Loading
Wali Kota Administrasi Jakarta Pusat Arifin membuka membuka Sosialisasi dan Simulasi Tata Cara Penyampaian Laporan Kegiatan Penanaman Modal (LKPM) Triwulan II Tahun 2026 melalui Online Single Submission (OSS) di Wilayah Kecamatan Menteng.
Arifin mengatakan, kegiatan ini secara berkelanjutan terus berlangsung, yang mana pelaku usaha diminta untuk mengisi LKPM tersebut sesuai dengan Peraturan Kepala BKPM Nomor 5 Tahun 2025 tentangn Pedoman dan Tata Cara Penyelenggaraan Perizinan Berusaha Berbasis Risiko dan Fasilitas Penanaman Modal Melalui Sistem Perizinan Berusaha Terintegrasi Secara Elektronik (Online Single Submission).
"Penyampaian LKPM merupakan kewajiban yang harus dipenuhi oleh para pelaku usaha. Karena LKPM merupakan salah satu instrumen utama dalam mengukur kinerja investasi di Jakarta Pusat," katanya, di salah satu mal kawasan Kecamatan Menteng, Rabu (8/7).

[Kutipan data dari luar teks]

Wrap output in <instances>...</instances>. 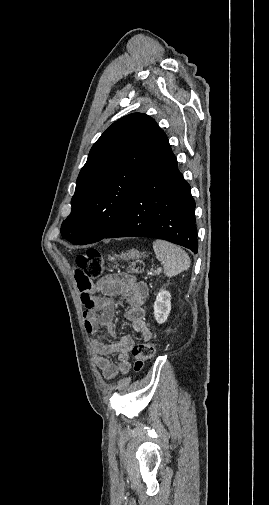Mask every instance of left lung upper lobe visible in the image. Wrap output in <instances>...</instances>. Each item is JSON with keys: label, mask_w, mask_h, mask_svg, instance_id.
<instances>
[{"label": "left lung upper lobe", "mask_w": 269, "mask_h": 505, "mask_svg": "<svg viewBox=\"0 0 269 505\" xmlns=\"http://www.w3.org/2000/svg\"><path fill=\"white\" fill-rule=\"evenodd\" d=\"M160 131L151 117L133 113L101 135L77 178L71 214L61 226L63 238L84 245L103 239L114 228Z\"/></svg>", "instance_id": "obj_1"}]
</instances>
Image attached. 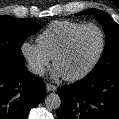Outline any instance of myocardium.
Returning <instances> with one entry per match:
<instances>
[{"label":"myocardium","mask_w":119,"mask_h":119,"mask_svg":"<svg viewBox=\"0 0 119 119\" xmlns=\"http://www.w3.org/2000/svg\"><path fill=\"white\" fill-rule=\"evenodd\" d=\"M89 28H94L100 33V37H101L100 49H99L96 57L94 58V60L91 62V64L85 70H83L82 72H80L76 75L64 76V79L67 81L76 82V81L82 80L85 77H87L98 65V63L100 62V60L104 54L105 47H106V36H105L103 29L100 26L93 24V23L84 24L83 26H81L80 28L75 30L69 36V38L66 40L64 45L55 54V56L53 58L54 67L56 68L58 60L69 51V49L71 48V46H72L73 42L75 41V39L77 38V36L84 30L89 29Z\"/></svg>","instance_id":"1"}]
</instances>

Untuk itu, lanjut Arifin, para pelaku usaha nanti dibimbing untuk pengisian LKPM dan pengisian harus sesuai data yang ada.

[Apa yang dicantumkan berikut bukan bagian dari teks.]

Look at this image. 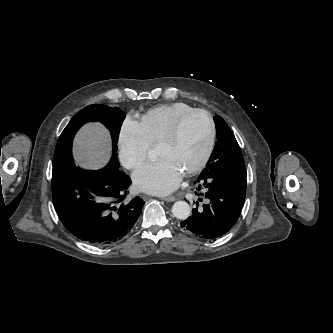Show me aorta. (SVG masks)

"Pengisian LKPM harus sesuai kenyataan, jangan kemudian data yang ditampilkan data yang tidak sesuai dengan apa adanya. Semua harus dilakukan dengan penuh tanggung jawab bersama," ujarnya.
"Melalui penyampaian laporan ini, pelaku usaha memperoleh kemudahan dalam pendampingan, fasilitasi apabila menghadapi kendala, serta kepastian dalam menjalankan kegiatan penanaman modal," imbuh Arifin.

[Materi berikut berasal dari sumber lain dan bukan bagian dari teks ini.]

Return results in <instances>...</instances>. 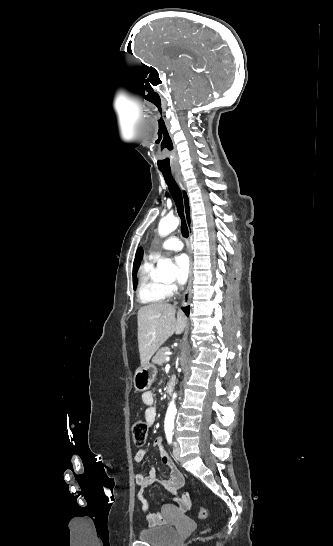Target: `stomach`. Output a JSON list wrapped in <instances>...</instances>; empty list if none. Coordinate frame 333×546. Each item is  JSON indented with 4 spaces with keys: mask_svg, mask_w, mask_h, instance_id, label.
Masks as SVG:
<instances>
[{
    "mask_svg": "<svg viewBox=\"0 0 333 546\" xmlns=\"http://www.w3.org/2000/svg\"><path fill=\"white\" fill-rule=\"evenodd\" d=\"M157 374V368L154 364H148L146 366H140L137 368L133 382L134 387L138 391H147L150 389L152 383Z\"/></svg>",
    "mask_w": 333,
    "mask_h": 546,
    "instance_id": "obj_1",
    "label": "stomach"
}]
</instances>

Ia juga berharap melalui pembelajaran dan arahan yang akan disampaikan oleh narasumber dari Dinas Penanaman Modal dan Pelayanan Terpadu Satu Pintu Provinsi DKI Jakarta, untuk dijadikan sebagai momentum positif investasi di Kota Administrasi Jakarta Pusat agar terus terjaga dan semakin meningkat.
Baca Juga:
90 Pelaku Usaha Ikut Diseminasi Pemyampaian LKPM
Sementara itu, Kepala Unit Pengelola Penanaman Modal dan Pelayanan Terpadu Satu Pintu (UPPMPTSP) Kota Administrasi Jakarta Pusat Iwan Kurniawan Chaniago menambahkan, LKPM ini mengumpulkan pelaku usaha dari Kecamatan Menteng.
"LKPM ini diikuti pelaku usaha di wilayah Jakarta Pusat khususnya di Kecamatan Menteng. Diharapkan kecamatan lain bisa menyelenggarakan kegiatan seperti ini dalam meningkatkan nilai realisasi investasi di Jakarta Pusat," harapnya.